Embarked Marines have made efficient use of available space in the hangar bays and well decks of their ships to continue their Marine Corps Martial Arts Program (MCMAP) training. The MCMAP training is designed to increase the combat efficiency of Marines through a combination of team-building exercises and close-quarters combat techniques.

As a result of the regular training and conditioning, many Marines have advanced well beyond the required tan belt, said Nuno.

In addition to accomplishing professional milestones, BATARG Sailors and Marines have also used the past six months at sea to fulfill personal goals, such as saving money, signing up for Navy College Program for Afloat College Education (NCPACE) courses, paying down debt, or becoming more physically fit.

“I’ve completed three college courses in English, business, and history since we left,” said Halsey, who is working on a degree in business administration. “I’ve signed up for the NCPACE course in psychology, which will begin soon. I’ve also paid off my debt and am building up my nest egg.”

Sailors and Marines expressed their intention to continue the momentum they’ve gained well beyond their return to homeport.

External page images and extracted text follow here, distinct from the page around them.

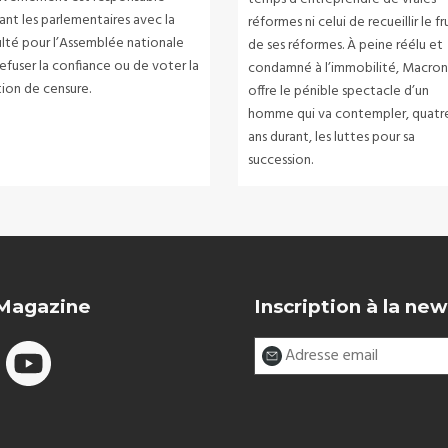
ant les parlementaires avec la
réformes ni celui de recueillir le fr
ulté pour l’Assemblée nationale
de ses réformes. À peine réélu et
efuser la confiance ou de voter la
condamné à l’immobilité, Macro
ion de censure.
offre le pénible spectacle d’un
homme qui va contempler, quatr
ans durant, les luttes pour sa
succession.
 Magazine
Inscription à la new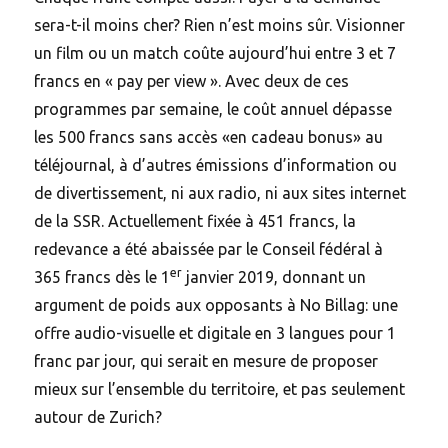
sera-t-il moins cher? Rien n’est moins sûr. Visionner
un film ou un match coûte aujourd’hui entre 3 et 7
francs en « pay per view ». Avec deux de ces
programmes par semaine, le coût annuel dépasse
les 500 francs sans accès «en cadeau bonus» au
téléjournal, à d’autres émissions d’information ou
de divertissement, ni aux radio, ni aux sites internet
de la SSR. Actuellement fixée à 451 francs, la
redevance a été abaissée par le Conseil fédéral à
er
365 francs dès le 1
janvier 2019, donnant un
argument de poids aux opposants à No Billag: une
offre audio-visuelle et digitale en 3 langues pour 1
franc par jour, qui serait en mesure de proposer
mieux sur l’ensemble du territoire, et pas seulement
autour de Zurich?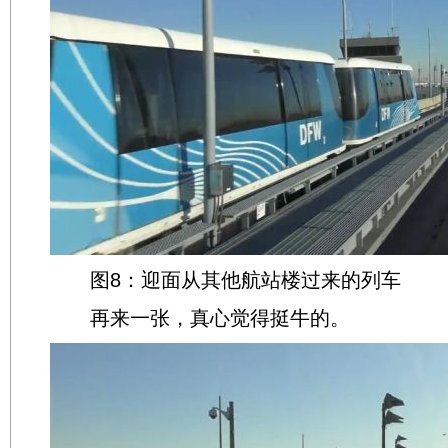
图8：迎面从其他航站楼过来的列车
再来一张，真心觉得挺牛的。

“I pretty much begged for this deployment so that I could work on my ESWS pin,” said Cryptology Technician Network 2nd Class Benjamin Gill, assigned to CPR 6. “I’m also paying off my credit cards and hope to set myself up financially to buy a house when we get back.”

“During this 180 days at sea, I have become more qualified in-rate and as a Sailor,” said Aviation Boatswain’s Mate 3rd Class Paul Thomas, assigned to Bataan. “This experience has made me stronger. When we get home, I don’t plan on stopping.”

Bataan and Whidbey Island are currently supporting maritime security operations and theater security cooperation efforts in the U.S. 5th Fleet AOR while Mesa Verde is supporting maritime security operations and theater security cooperation efforts in the U.S. 6th Fleet AOR.